Demorou ainda algum tempo. Mas os resultados começaram a aparecer – a partir da elogiável participação no torneio olímpico de futebol masculino em 2008, quando vários integrantes da “ótima geração” – Vincent Kompany, Thomas Vermaelen, Marouane Fellaini, Jan Vertonghen, Kevin Mirallas - fizeram sua primeira aparição, obtendo o quarto lugar (até derrotados pelo Brasil na decisão da medalha de bronze). Dali por diante, enquanto a Holanda apostava nos “três grandes”, a Bélgica foi construindo... um time. Cada vez mais fortalecido pelos surgimentos de novos talentos, como Eden Hazard e Romelu Lukaku.
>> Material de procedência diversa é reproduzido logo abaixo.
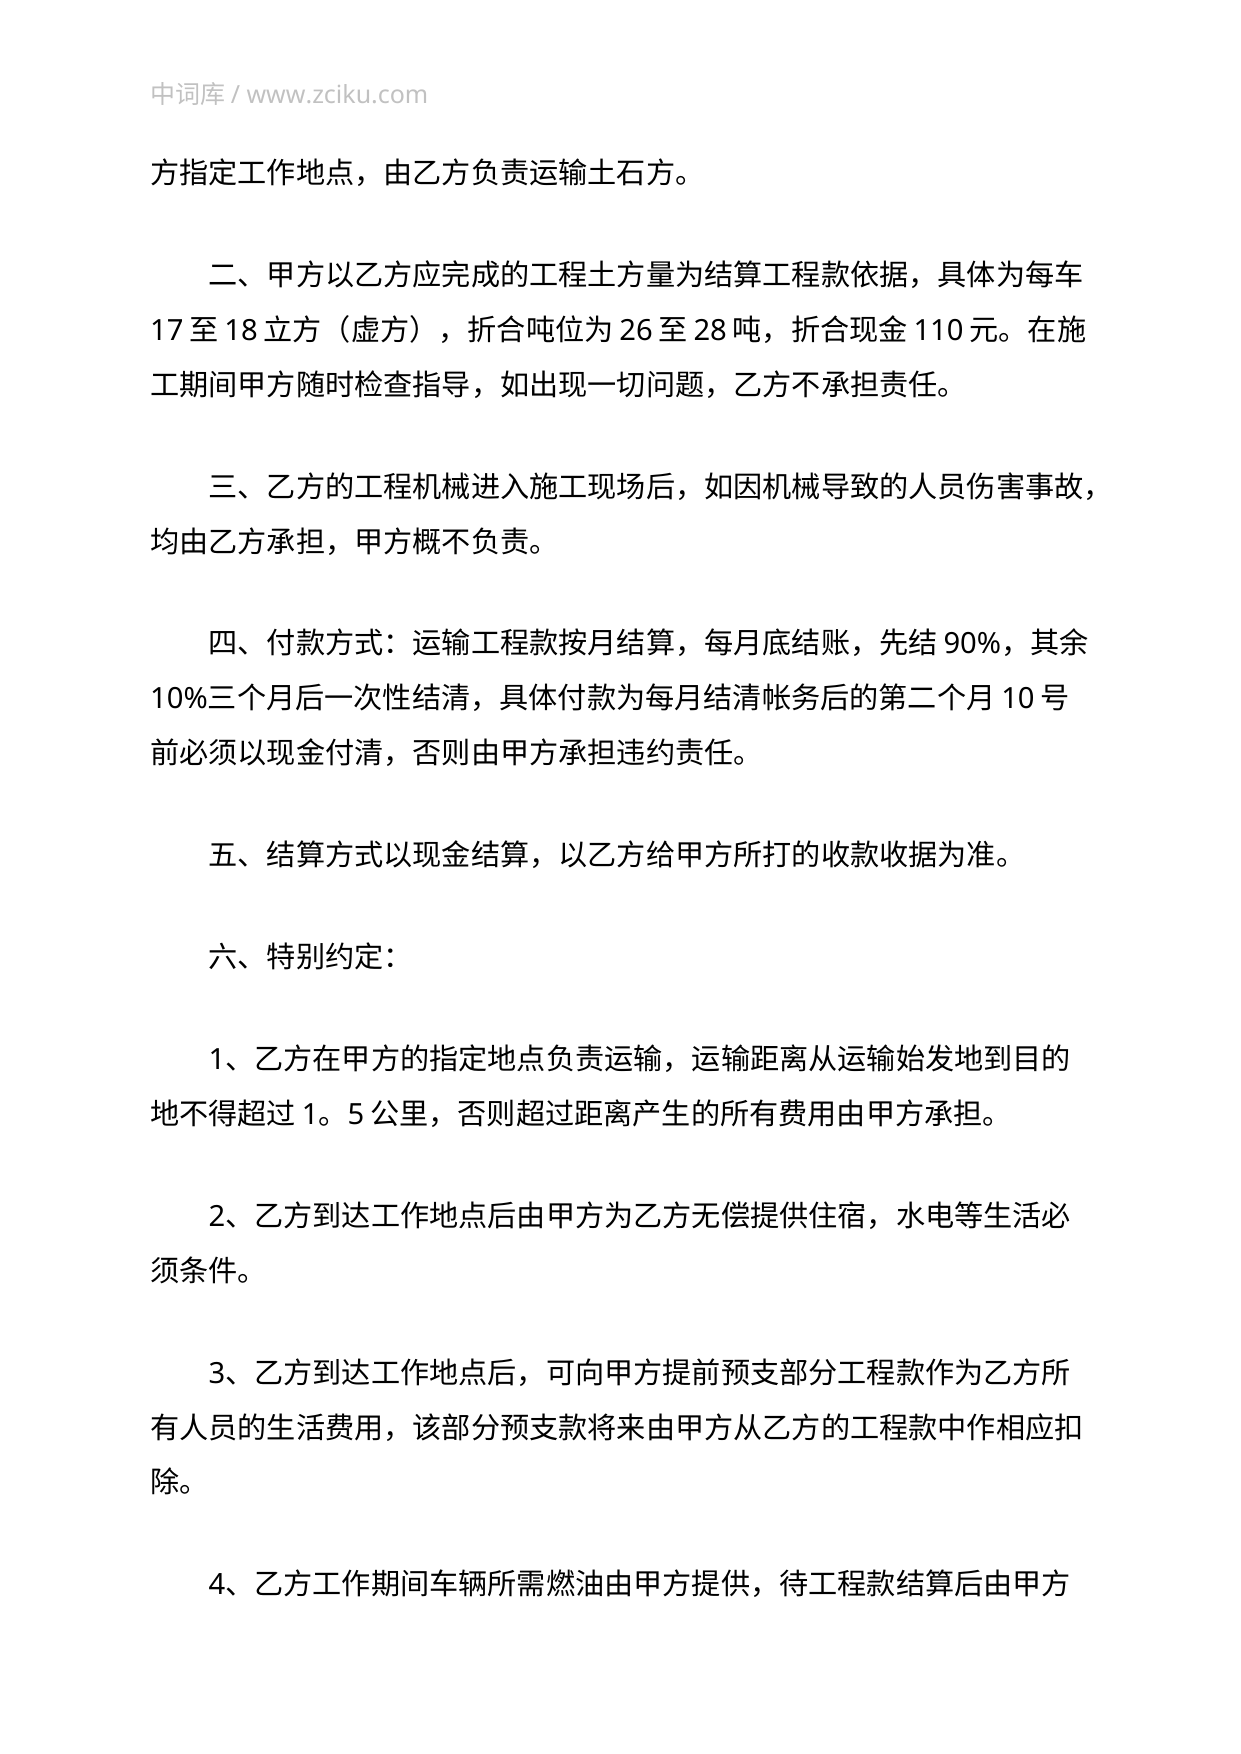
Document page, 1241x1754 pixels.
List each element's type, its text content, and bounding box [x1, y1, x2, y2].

text 2、乙方到达工作地点后由甲方为乙方无偿提供住宿，水电等生活必须条件。 [150, 1192, 1090, 1290]
text 3、乙方到达工作地点后，可向甲方提前预支部分工程款作为乙方所有人员的生活费用，该部分预支款将来由甲方从乙方的工程款中作相应扣除。 [150, 1349, 1090, 1501]
text 四、付款方式：运输工程款按月结算，每月底结账，先结90%，其余10%三个月后一次性结清，具体付款为每月结清帐务后的第二个月10号前必须以现金付清，否则由甲方承担违约责任。 [150, 620, 1090, 772]
text 二、甲方以乙方应完成的工程土方量为结算工程款依据，具体为每车17至18立方（虚方），折合吨位为26至28吨，折合现金110元。在施工期间甲方随时检查指导，如出现一切问题，乙方不承担责任。 [150, 252, 1090, 404]
text 六、特别约定： [150, 934, 1090, 976]
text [150, 150, 1090, 192]
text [150, 1561, 1090, 1603]
text 五、结算方式以现金结算，以乙方给甲方所打的收款收据为准。 [150, 832, 1090, 874]
text 1、乙方在甲方的指定地点负责运输，运输距离从运输始发地到目的地不得超过1。5公里，否则超过距离产生的所有费用由甲方承担。 [150, 1035, 1090, 1133]
text 三、乙方的工程机械进入施工现场后，如因机械导致的人员伤害事故，均由乙方承担，甲方概不负责。 [150, 463, 1090, 561]
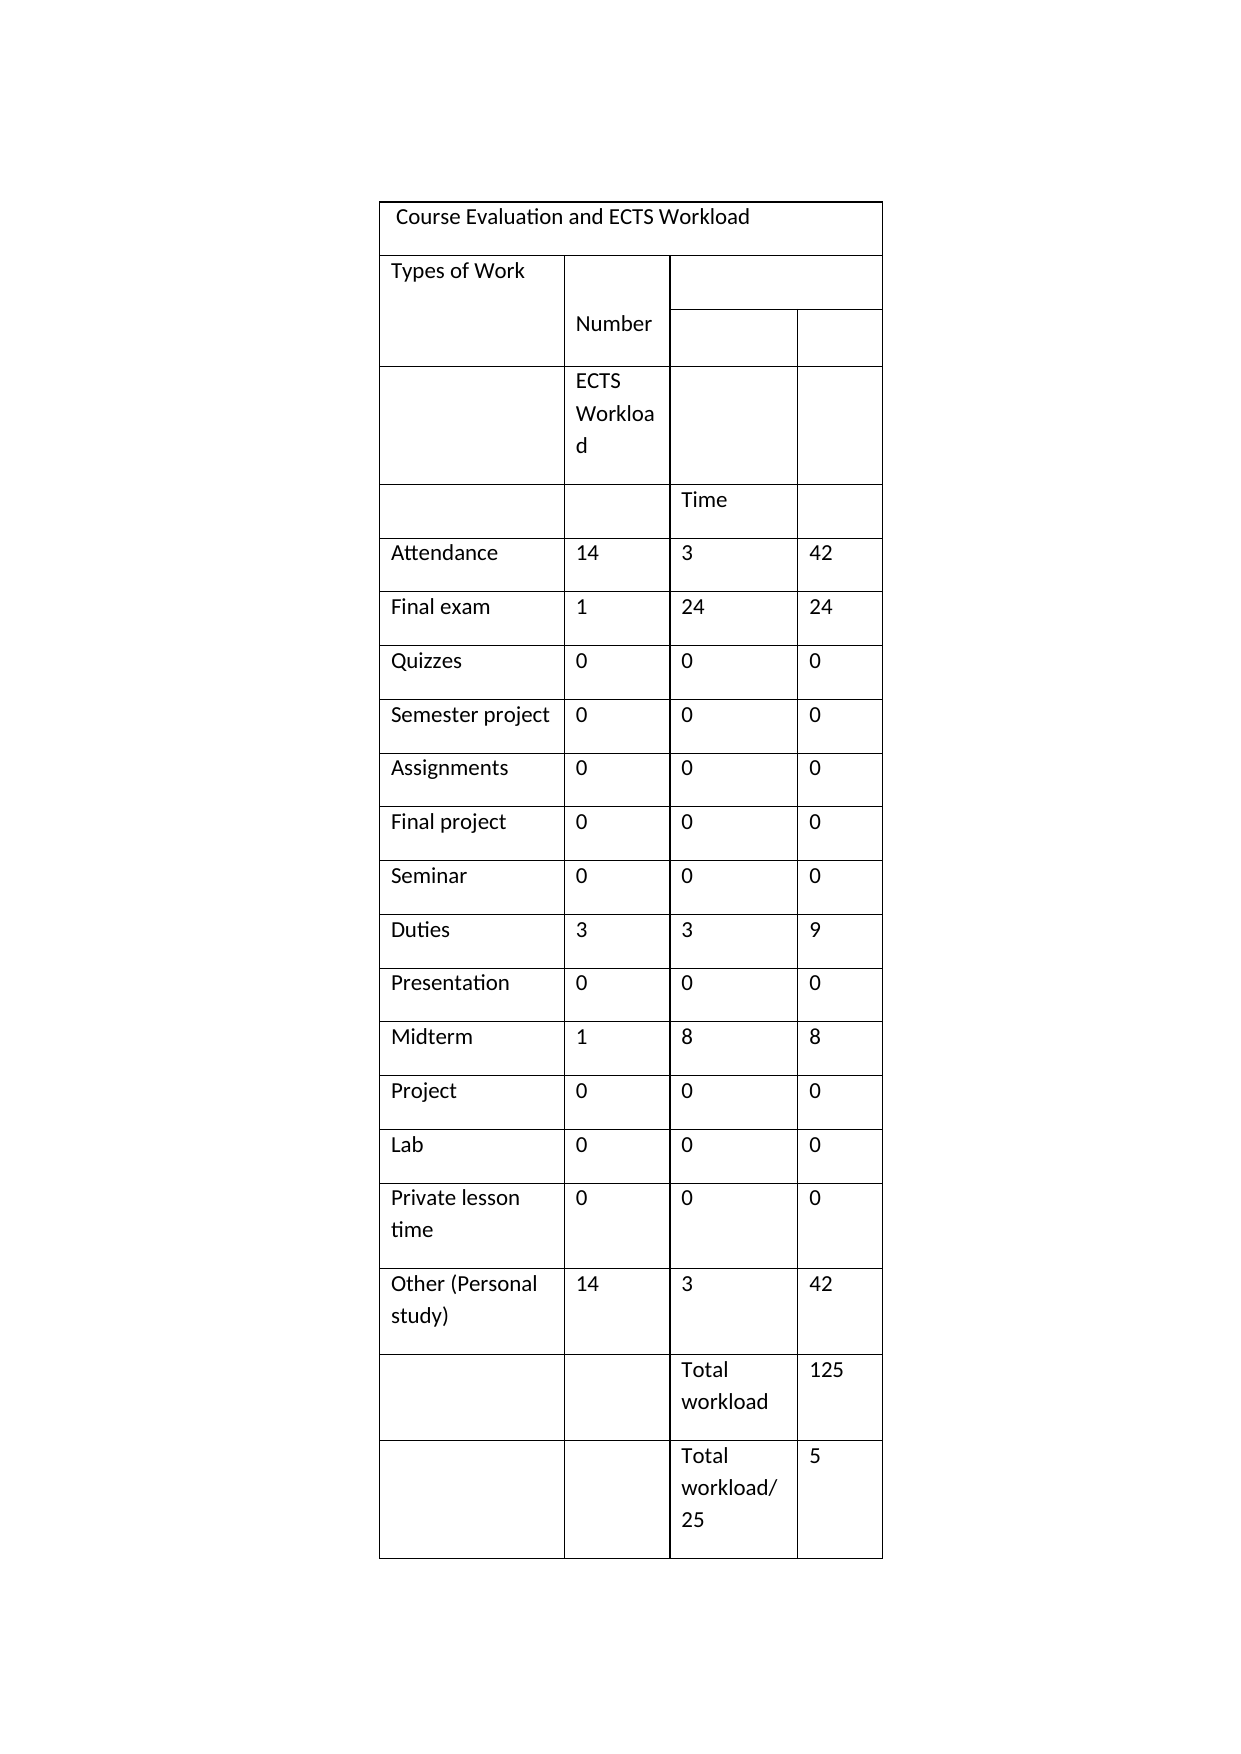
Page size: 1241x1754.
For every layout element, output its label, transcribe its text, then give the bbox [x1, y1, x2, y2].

table_cell Lab [380, 1130, 564, 1182]
table_cell [380, 485, 564, 537]
table_cell 24 [798, 592, 882, 645]
table_cell 14 [565, 1269, 669, 1354]
table_cell 0 [671, 1130, 797, 1182]
table_cell Final exam [380, 592, 564, 645]
table_cell 3 [671, 539, 797, 591]
table_cell Midterm [380, 1022, 564, 1075]
table_cell [380, 1441, 564, 1558]
table_cell 3 [565, 915, 669, 967]
table_cell Total workload [671, 1355, 797, 1440]
table_cell Seminar [380, 861, 564, 914]
table_cell 42 [798, 539, 882, 591]
table_cell [798, 310, 882, 366]
table_cell 3 [671, 915, 797, 967]
table_cell 0 [565, 754, 669, 806]
table_cell 1 [565, 1022, 669, 1075]
table_cell Final project [380, 807, 564, 860]
table_cell [565, 1441, 669, 1558]
table_cell 0 [671, 969, 797, 1021]
table_cell 0 [798, 700, 882, 752]
table_cell 0 [798, 1076, 882, 1129]
table_cell 125 [798, 1355, 882, 1440]
table_cell 0 [798, 1130, 882, 1182]
table_cell 0 [671, 861, 797, 914]
table_cell 0 [671, 754, 797, 806]
table_cell Duties [380, 915, 564, 967]
table_cell [380, 1355, 564, 1440]
table_cell 0 [798, 861, 882, 914]
table_cell 0 [671, 807, 797, 860]
table_cell Presentation [380, 969, 564, 1021]
table_header Course Evaluation and ECTS Workload [380, 203, 882, 255]
table_cell 42 [798, 1269, 882, 1354]
table_cell 24 [671, 592, 797, 645]
table_cell 0 [798, 754, 882, 806]
table_cell 0 [798, 646, 882, 699]
table_cell Total workload/25 [671, 1441, 797, 1558]
table_cell [798, 485, 882, 537]
table_cell 0 [565, 700, 669, 752]
table_cell Semester project [380, 700, 564, 752]
table_cell [671, 310, 797, 366]
table_cell 0 [565, 1130, 669, 1182]
table_cell Quizzes [380, 646, 564, 699]
table_cell [671, 367, 797, 484]
table_cell [380, 367, 564, 484]
table_cell Project [380, 1076, 564, 1129]
table_cell 9 [798, 915, 882, 967]
table_cell Private lesson time [380, 1184, 564, 1268]
table_cell 0 [565, 1076, 669, 1129]
table_cell 0 [565, 646, 669, 699]
table_cell [565, 485, 669, 537]
table_cell 0 [671, 1184, 797, 1268]
table_cell 0 [798, 1184, 882, 1268]
table_cell 8 [798, 1022, 882, 1075]
table_cell 8 [671, 1022, 797, 1075]
table_cell Assignments [380, 754, 564, 806]
table_cell 0 [671, 646, 797, 699]
table_cell 0 [565, 861, 669, 914]
table_cell 14 [565, 539, 669, 591]
table_cell 0 [798, 807, 882, 860]
table_cell [798, 367, 882, 484]
table_cell Number [565, 256, 669, 366]
table_cell 0 [565, 969, 669, 1021]
table_cell ECTS Workload [565, 367, 669, 484]
table_cell Other (Personal study) [380, 1269, 564, 1354]
table_cell Attendance [380, 539, 564, 591]
table_cell Types of Work [380, 256, 564, 366]
table_cell [671, 256, 882, 309]
table_cell 3 [671, 1269, 797, 1354]
table_cell [565, 1355, 669, 1440]
table_cell 0 [565, 807, 669, 860]
table_cell 0 [565, 1184, 669, 1268]
table_cell 1 [565, 592, 669, 645]
table_cell 5 [798, 1441, 882, 1558]
table_cell 0 [798, 969, 882, 1021]
table_cell 0 [671, 700, 797, 752]
table_cell Time [671, 485, 797, 537]
table_cell 0 [671, 1076, 797, 1129]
E hoje, é o que se vê: a Holanda parece desorientada, enquanto a Bélgica mostra uma seleção bem montada coletivamente.

Certo, relatório, a federação holandesa também fez: “Winnaars van morgen” (“Vencedores do amanhã”), publicado em 2015. Mas é preciso trabalhar com metas práticas, não considerar que falta ao jogador holandês apenas “mentalidade de campeão” - sim, foi uma das conclusões. É preciso que a Holanda reconheça: não é mais uma “meca tática”. Ela tem de deixar a arrogância de lado: ao contrário de 1998, precisa aprender com outros, não os outros com ela. A Bélgica fez isso – e tem razões para valorizar a mudança de mentalidade. 

Enquanto isso, os holandeses se debatem entre a clara necessidade de mudança e a resistência em abandonar o purismo. O Ajax simboliza isso: apostou em Marcel Keizer (que manteria a pureza do “ideal Ajax”). Errou. Demitiu-o. E agora, tentará Erik ten Hag, treinador ainda jovem, mas com certo aprendizado – principalmente nos tempos em que esteve treinando a equipe B do Bayern de Munique, sendo parceiro próximo de Pep Guardiola.

O caminho está dado. A Holanda tem muitas dificuldades. 2017 foi um ano ainda mais depressivo do que 2016 já fora. Mas exemplos não faltam de que, apesar de tudo, ainda há razões para esperança. A ver o que ocorrerá.

(E embora o autor destas linhas não goste muito de otimismos bobos, também não gosta muito de expressar amargor, até porque de nada ajuda. Prefere apenas continuar fazendo o que faz, esperando e se preparando para o que vier, bom ou ruim. É essa prontidão que ele deseja aos leitores, aos quais agradece penhoradamente pelo prestígio e paciência. Que estejam prontos para – e durante – 2018)

(Coluna originalmente publicada na Trivela, em 29 de dezembro de 2017)

Um comentário:

  1. Muito legal sua análise, é uma pena imensa essa crise no futebol holandês. Eu sou fã de tudo na Holanda, não somente futebol.